SELECTED EXTRACT:
Start of Block
Preload vs Prefetch vs modulepreload: a Decision Matrix
If you cannot answer “does the current navigation need this resource, and is it an ES module?” in one sentence, you are about to pick the wrong hint — and the wrong hint either wastes bandwidth on a resource nobody uses or leaves the render-critical asset stuck at the back of the queue.
Root cause: three hints, three different scheduler contracts
The reason these three link relations are so easy to confuse is that they share syntax — all are <link> elements with an href — while making completely different promises to the browser’s scheduler. Reaching for the wrong one is not a style error; it changes which priority tier the request lands in, which cache it populates, and whether the fetch happens now or during the next idle window.
rel="preload" is a same-navigation instruction. It tells the browser: this resource is needed by the page currently loading, fetch it now at a priority derived from its as value. A preload of as="style" inherits the Highest priority band; as="font" sits high but below render-blocking CSS; as="image" lands low unless promoted with fetchpriority. The resource goes into the in-memory preload cache and must be consumed within a few seconds or the browser logs an unused-preload warning.
rel="prefetch" is a next-navigation instruction. It tells the browser: the user will probably navigate somewhere that needs this, fetch it at the Lowest priority during idle time and store it in the HTTP cache for a future page. It deliberately never competes with the current page’s critical path — which is exactly why using it for a resource the current page needs is a mistake. For navigation-level speculation across a whole document, the modern successor is the Speculation Rules API, which dedupes and can prerender rather than merely warming a subresource cache.
rel="modulepreload" is a same-navigation instruction specialised for the ES module graph. Unlike a plain as="script" preload, it fetches the module, parses it, compiles it, and populates the module map — which lets the browser discover and speculatively fetch that module’s static imports without waiting for the main script to parse. It is the correct tool whenever the resource is an ES module, and it is the foundation for flattening dynamic import waterfalls.
End of Block
REQUIRED ACTIONS:
1. According to the resource-hints guide, why is it a mistake to use rel="prefetch" for a resource the current page needs?
2. Write a continuation of the guide to preload, prefetch and modulepreload, starting after its last paragraph.

GIVEN ENTRIES:
Start of Block
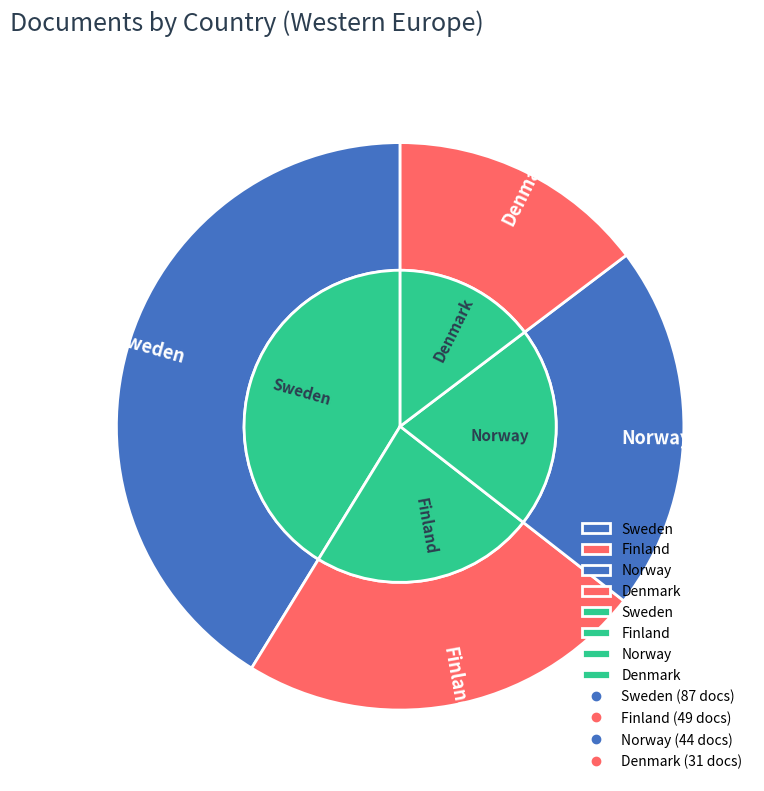

Which slice is the largest?

Sweden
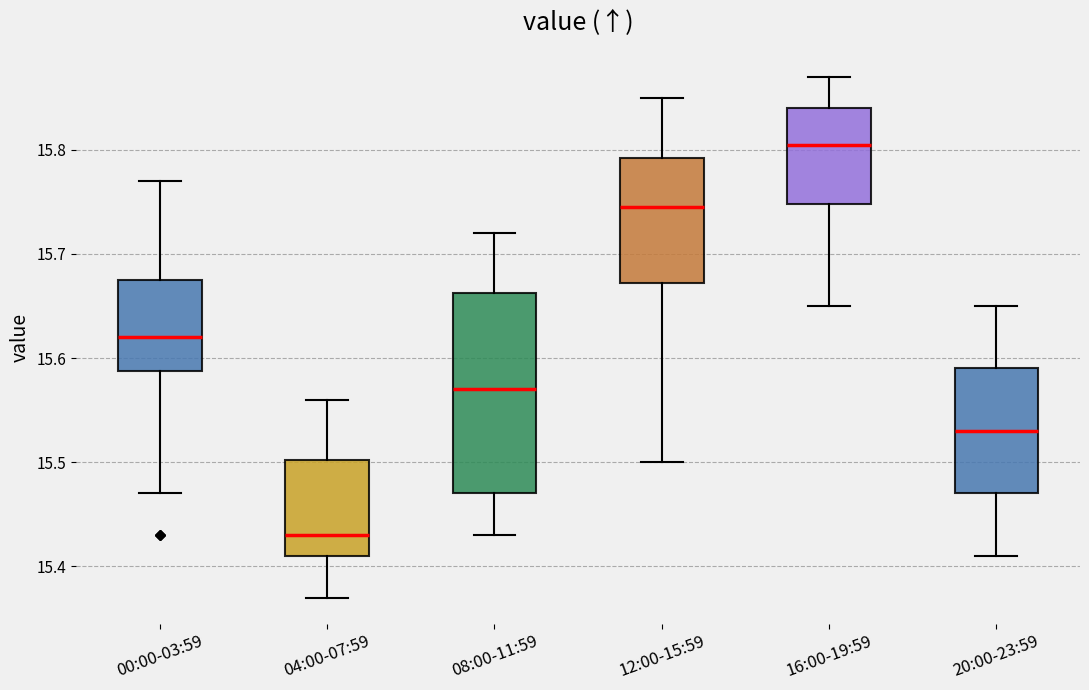

Where is the lower edge of the box for 16:00-19:59 on the y-axis? The values are not printed on the chart, so give them approximately, as read against the axis.

15.75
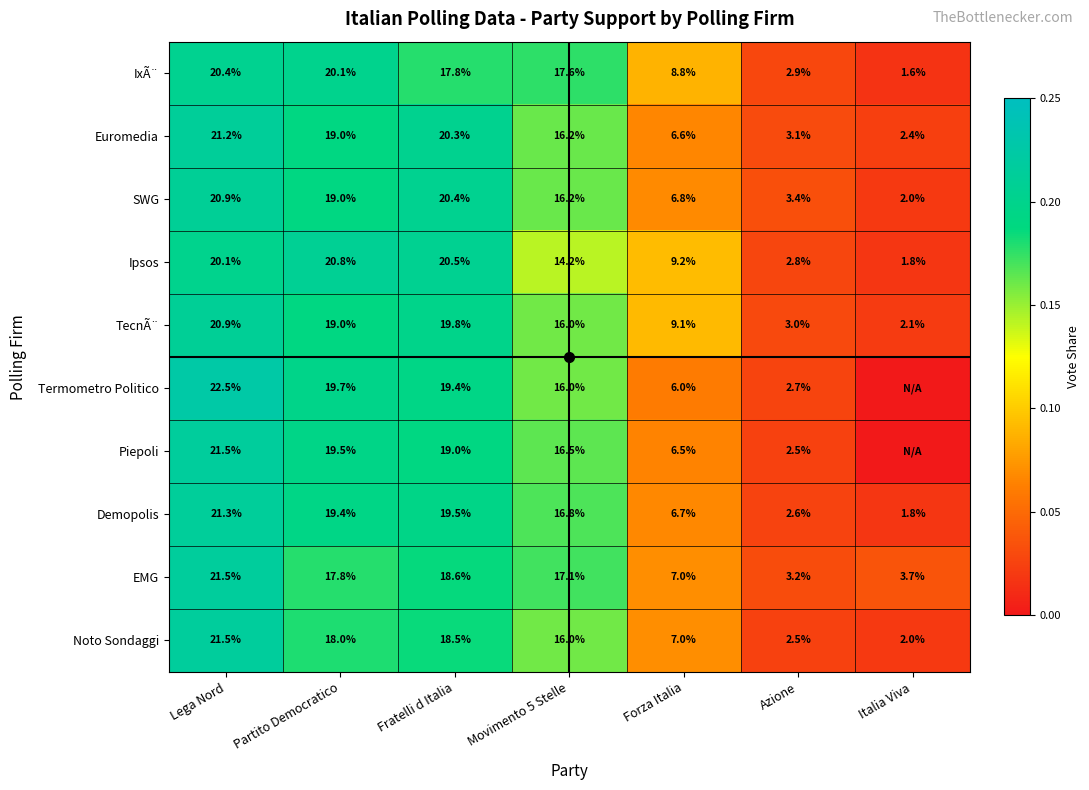

What is the difference between the second highest and minimum values in the Piepoli series?

0.2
End of Block
TASK-BY-TASK RESULTS:
1. Prefetch is a next-navigation instruction: it fetches at the Lowest priority during idle time and stores the result in the HTTP cache for a future page. It deliberately never competes with the current page's critical path, so a resource the current page needs would wait at the back of the queue.

2.
The decision matrix
Read this top to bottom: the first row that matches your resource is your answer. The dimensions are chosen so that the cost-of-misuse column tells you what you pay for getting it wrong.
| Dimension | preload |
prefetch |
modulepreload |
|---|---|---|---|
| Intended navigation | Current page | A likely next page | Current page |
| Fetch timing | Immediately, in priority order | Idle time only | Immediately, in priority order |
| Priority band | Derived from as (Highest → Low) |
Lowest | Derived from module context (typically High) |
| Cache destination | In-memory preload cache | HTTP disk cache | Module map + memory cache |
| Parses / compiles the resource | No (bytes only) | No | Yes (module parsed, map populated) |
| Discovers child dependencies | No | No | Yes (static imports fetched) |
| CORS mode | Must match eventual request | Must match eventual request | Always CORS (crossorigin implied) |
| Applicable resource types | Any (as required) |
Any | ES modules only |
| Cost of misuse | Unused-preload warning; bandwidth on the wrong asset | Wasted download if navigation never happens | No graph benefit if used on a non-module; double-fetch on CORS mismatch |
The single most useful line in that table is the priority band. A preload and a prefetch of the identical file behave nothing alike: the preload contends with your stylesheet for bandwidth right now, while the prefetch waits politely for the network to go quiet. Choosing between them is really choosing which navigation is paying for the bytes.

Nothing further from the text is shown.